Please pick out every line in the data below that contains the word "Jedi", and copy each one out.

== Segment start ==

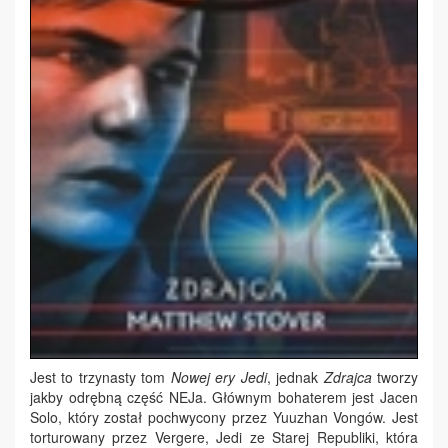
Jest to trzynasty tom
Nowej ery Jedi
, jednak
Zdrajca
tworzy
jakby odrębną część NEJa. Głównym bohaterem jest Jacen
Solo, który został pochwycony przez Yuuzhan Vongów. Jest
torturowany przez Vergere, Jedi ze Starej Republiki, która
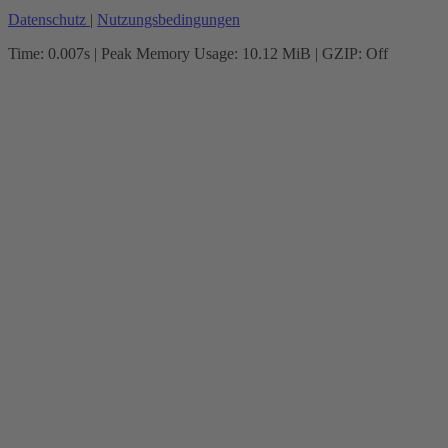
Datenschutz
|
Nutzungsbedingungen
Time: 0.007s
| Peak Memory Usage: 10.12 MiB | GZIP: Off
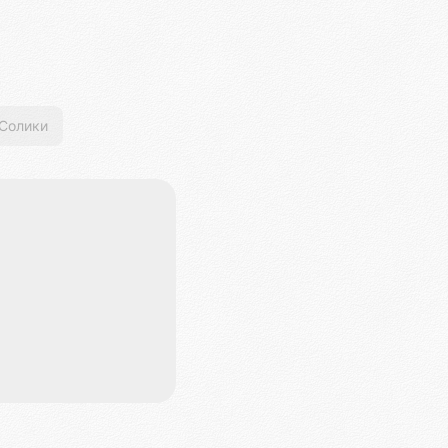
Солики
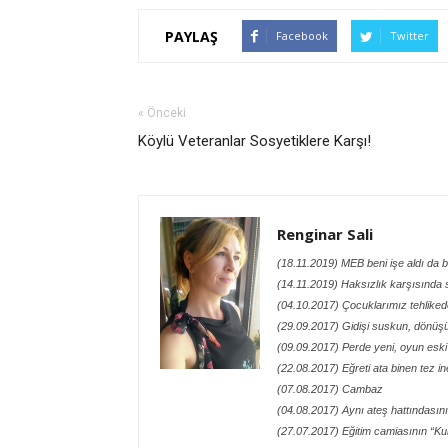
PAYLAŞ
Facebook
Twitter
« Önceki
Köylü Veteranlar Sosyetiklere Karşı!
Renginar Sali
(18.11.2019) MEB beni işe aldı da 
(14.11.2019) Haksızlık karşısında 
(04.10.2017) Çocuklarımız tehliked
(29.09.2017) Gidişi suskun, dönü
(09.09.2017) Perde yeni, oyun eski
(22.08.2017) Eğreti ata binen tez in
(07.08.2017) Cambaz
(04.08.2017) Aynı ateş hattındasın
(27.07.2017) Eğitim camiasının “Kur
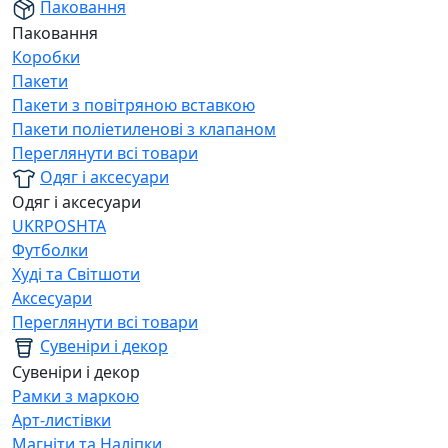
Паковання
Паковання
Коробки
Пакети
Пакети з повітряною вставкою
Пакети поліетиленові з клапаном
Переглянути всі товари
Одяг і аксесуари
Одяг і аксесуари
UKRPOSHTA
Футболки
Худі та Світшоти
Аксесуари
Переглянути всі товари
Сувеніри і декор
Сувеніри і декор
Рамки з маркою
Арт-листівки
Магніти та Наліпки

== Segment end ==

*RESPONSE TO THIS EXERCISE*
Nowej ery Jedi
torturowany przez Vergere, Jedi ze Starej Republiki, która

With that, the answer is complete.